C’est sûr, les disciples de Jésus ne brillent pas par leur héroïsme !
La nouvelle apportée par Judas fait l’effet d’une apparition d’épervier au-dessus d’une cour remplie de poussins ou d’un loup à proximité d’un troupeau ! L’épouvante, ou pour le moins le trouble, se lit sur neuf visages sur dix, et sur ceux des hommes en particulier. Je crois que plusieurs ont déjà l’impression d’être passés au fil de l’épée ou flagellés, et le moindre qu’ils imaginent, c’est de connaître les secrets des prisons dans l’attente d’un procès.
Les femmes sont moins agitées : elles se font plutôt du souci pour leurs fils ou leurs maris, et elles conseillent aux uns et aux autres de s’égailler par petits groupes et de se disperser dans la campagne.
Marie de Magdala s’élève contre ce flot de crainte exagérée :
« Ah ! que de gazelles il y a en Israël ! N’avez-vous pas honte de trembler ainsi ? Je vous ai dit que vous serez plus en sûreté dans mon palais que dans une forteresse. Venez donc ! Je vous donne ma parole qu’il ne vous arrivera rien. Si, en plus de ceux que Jésus a désignés, d’autres pensent être en sécurité chez moi, qu’ils viennent. Il y a des lits et des couchettes pour une centurie. Allons, décidez-vous au lieu de mourir de peur ! Je prie seulement Jeanne de nous faire suivre par des serviteurs avec des vivres, car, au palais, il n’y en a pas pour tant de monde, et maintenant le soir arrive. Un bon repas est le meilleur moyen de rendre courage aux peureux. »
Elle n’est pas seulement imposante dans son habit blanc, mais une certaine ironie luit dans ses yeux splendides tandis que, du haut de sa taille, elle regarde le troupeau apeuré qui se presse dans le vestibule de Jeanne.
« Je m’en occupe tout de suite. Partez donc. Jonathas va vous suivre avec des serviteurs, et moi avec lui, puisqu’on m’accorde la joie de suivre le Maître, et sans peur, je vous l’assure, à tel point que j’emmène les enfants avec moi » dit Jeanne.
A ces mots, elle se retire pour donner des ordres pendant que les premières avant-gardes de cette armée craintive passent précautionneusement la tête par le portail et, voyant qu’il n’y a rien à redouter, osent sortir dans la rue et s’éloigner, suivies des autres.
Le groupe des vierges est au milieu, immédiatement après Jésus, qui est dans les premiers rangs. Derrière les vierges viennent les femmes ; puis les moins… courageux, qui sont protégés par Marie, sœur de Lazare, qui s’est jointe aux Romaines, bien décidées à ne pas se séparer de Jésus de sitôt. Mais ensuite, elle court en avant pour dire quelque chose à sa sœur et les sept Romaines restent avec Sarah et Marcelle, demeurées elles aussi à l’arrière-garde sur l’ordre de Marie, dans l’intention de faire passer les Romaines encore plus inaperçues.

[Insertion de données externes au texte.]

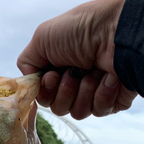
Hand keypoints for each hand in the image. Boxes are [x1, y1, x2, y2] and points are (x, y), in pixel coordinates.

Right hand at [17, 0, 136, 119]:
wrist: (116, 31)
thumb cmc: (81, 30)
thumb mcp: (42, 38)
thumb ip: (27, 62)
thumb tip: (30, 82)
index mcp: (58, 69)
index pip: (44, 96)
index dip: (46, 91)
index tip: (52, 75)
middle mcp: (75, 82)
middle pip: (58, 108)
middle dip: (65, 92)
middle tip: (74, 72)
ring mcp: (94, 92)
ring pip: (78, 113)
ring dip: (83, 92)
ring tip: (93, 72)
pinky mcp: (113, 100)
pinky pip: (99, 111)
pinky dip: (102, 94)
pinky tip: (109, 77)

Jeanne arrive à pas rapides avec les enfants qu’elle tient par la main. Jonathas la suit avec les serviteurs chargés de sacs et de paniers, qui se mettent en queue de la petite troupe. En réalité, personne ne les remarque, car les rues fourmillent de groupes qui rejoignent leurs maisons ou leurs campements. D’ailleurs, la pénombre rend les visages moins faciles à reconnaître. Maintenant, Marie de Magdala, accompagnée de Jeanne, Anastasica et Elise, est au tout premier rang et, par des chemins secondaires, elle conduit ses hôtes à son palais.